REQUIRED ACTION:
Repeat exactly the lines that run from the start of the records below to the line with "can show the location of each of these items.", including both of those lines but not the pictures.
(Beginning of TASK INPUTS)
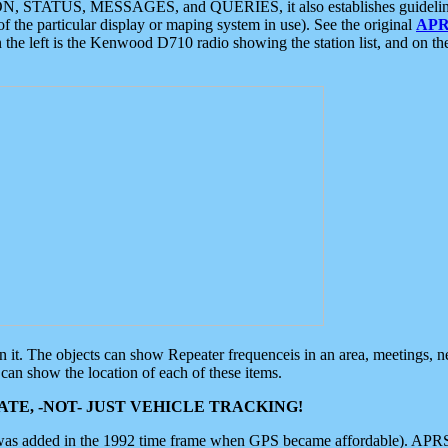
ON, STATUS, MESSAGES, and QUERIES, it also establishes guidelines for
f the particular display or maping system in use). See the original
APR
 the left is the Kenwood D710 radio showing the station list, and on th
 on it. The objects can show Repeater frequenceis in an area, meetings, 
can show the location of each of these items.
TE, -NOT- JUST VEHICLE TRACKING!
 was added in the 1992 time frame when GPS became affordable). APRS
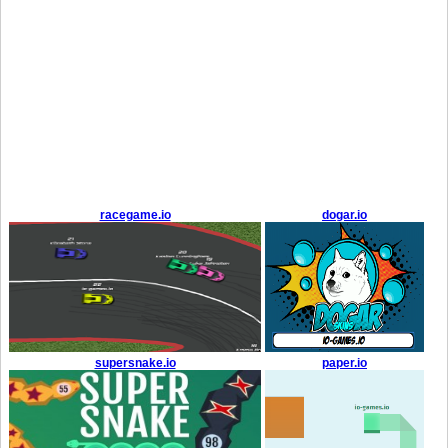
racegame.io
dogar.io
supersnake.io
paper.io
(End of TASK INPUTS)
YOUR SOLUTION:
ON, STATUS, MESSAGES, and QUERIES, it also establishes guidelines for
f the particular display or maping system in use). See the original
APR
 the left is the Kenwood D710 radio showing the station list, and on th
 on it. The objects can show Repeater frequenceis in an area, meetings, 
can show the location of each of these items.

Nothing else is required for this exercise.